A taxi from Gran Canaria Airport to Maspalomas or Playa del Inglés typically costs between €55 and €75 and takes around 35 to 50 minutes. Taxi rank queues in July and August can add 20 to 30 minutes after busy charter flights land, so pre-booking a transfer online is often a better option.

Bus Route 60 connects Gran Canaria Airport directly to Las Palmas city centre. The journey takes 30 to 45 minutes and costs approximately €2.55 to €3.00. For the south resorts such as Maspalomas or Puerto Rico, a bus change is required and total journey time stretches past 90 to 120 minutes, making a taxi or pre-booked transfer a more practical choice.

Gran Canaria Airport offers Aena free Wi-Fi in the terminal, but it is time-limited and speeds are inconsistent, making it unreliable for anything beyond a quick message. For usable mobile data across the island, a separate data plan or eSIM activated before departure is recommended.

Yes, most UK travellers face EU roaming charges in Spain after Brexit. EE, Vodafone UK, and O2 typically charge daily bolt-ons of around £2 to £5 per day. Three's Feel At Home scheme covers Spain without a daily charge, though fair-use data caps apply. Activating a Spain eSIM before departure is an alternative that avoids daily charges entirely.

Yes, eSIMs work well in Gran Canaria. Spanish network providers including Movistar, Orange ES, and Vodafone ES all offer solid 4G coverage across the island, including the south resort belt and Las Palmas city centre. eSIM support requires iOS 12.1 or above, or Android 9 or above, so check your handset before relying on this option.
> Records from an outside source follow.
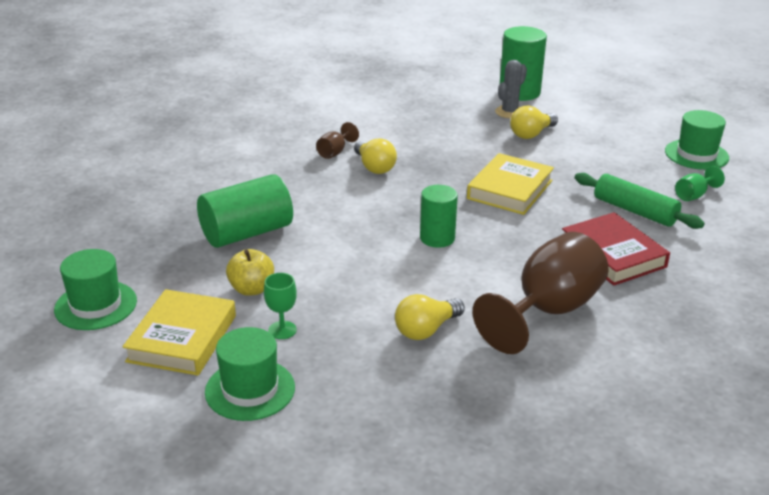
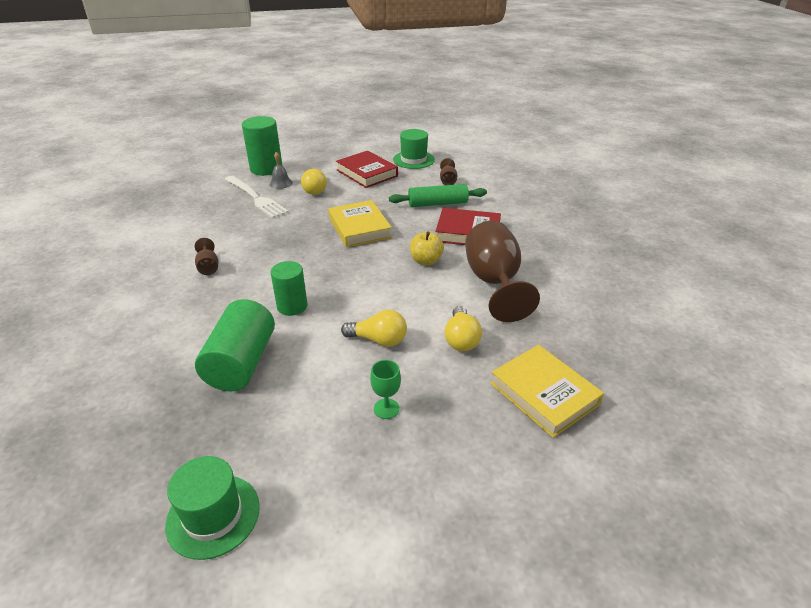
camera: 50 degrees left, 5 degrees up
yellow book [122,289,236,376] -> yellow book moved to [490,345,604,438]
green hat [205,327,295,421] -> none
yellow apple [226,249,274,296] -> yellow apple moved to [410,232,444,265]
yellow light bulb [354,138,397,174] -> yellow light bulb moved to [341,310,407,347]
green cylinder [420,185,458,248] -> green cylinder moved to [271,261,308,316]
grey cactus [495,60,527,118] -> grey bell [270,152,293,189]
green goblet [675,166,725,201] -> brown goblet [440,158,457,185]
none -> white fork [225,176,289,218]
none -> red book [336,151,398,188]

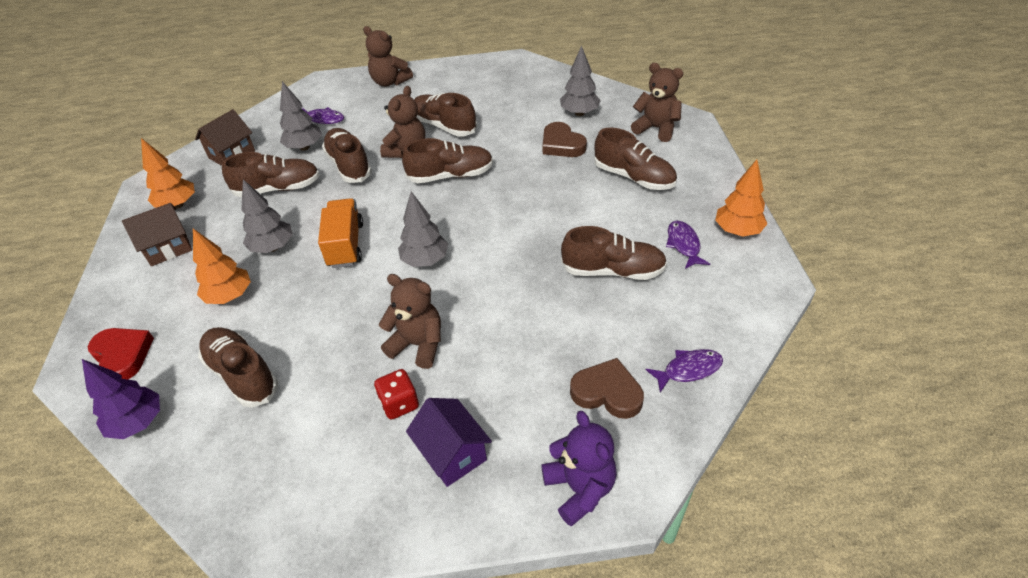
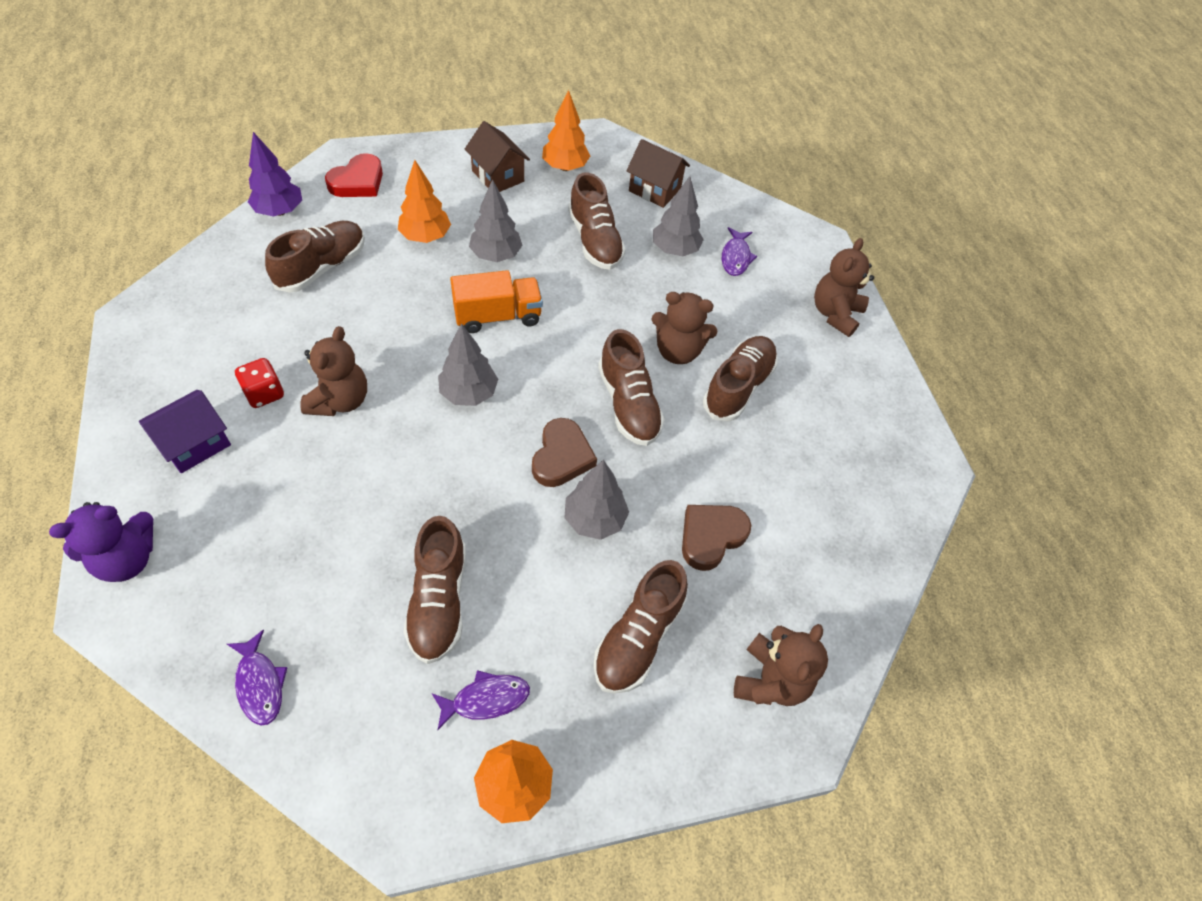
camera: 75 degrees right, 10 degrees up
brown shoe [322,128,372,183] -> none
grey tree [560,45,601,116] -> grey tree moved to [564,460,629,540]
brown heart [570,358,644,419] -> brown heart moved to [532,418,597,487]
Budget eSIM plans for Spain typically start from around £1 for 1GB over 7 days.

In July and August, Aena recommends arriving at least 2.5 hours before your flight, as the departure hall fills quickly when several wide-body charters board simultaneously. The worst security pinch point is between 05:00 and 08:00. In quieter winter months, an hour and 40 minutes is generally adequate, though October and February half-term weeks generate queues closer to summer levels.

Yes, Aena offers a paid Fast Track security option at Gran Canaria Airport that can trim the standard queue by roughly 15 to 20 minutes. It is particularly worth considering during peak summer months or if you are travelling with children or have limited time before your flight.

Gran Canaria Airport is the busiest airport in the Canary Islands and ranks fifth in Spain. It processed 15.2 million passengers in 2024, a record that surpassed the previous pre-pandemic peak of 14.1 million. As of early 2026, it handles more passengers annually than Tenerife South, which surprises many travellers.

The cheapest booking windows are November through early March, outside school holiday blocks. Low-season one-way fares from UK airports start from around £60, while peak summer and Christmas fortnight prices can reach £140 to £280 on the same routes. The airport is also considerably quieter during these off-peak months.

Yes, UK travellers regained duty-free purchasing rights at EU airports after Brexit. Gran Canaria Airport's departure zone carries the standard Canarian selection, making it worth planning around on the way home if you want to pick up gifts or local spirits before your flight.

Yes, the Canary Islands have four main airports that are easy to confuse. Tenerife has two: Tenerife South (TFS) for most UK charter traffic, and Tenerife North (TFN) for Santa Cruz. Fuerteventura (FUE) and Lanzarote (ACE) are each on separate islands. Gran Canaria Airport (LPA) is the busiest of the group and handles all flights to Gran Canaria specifically.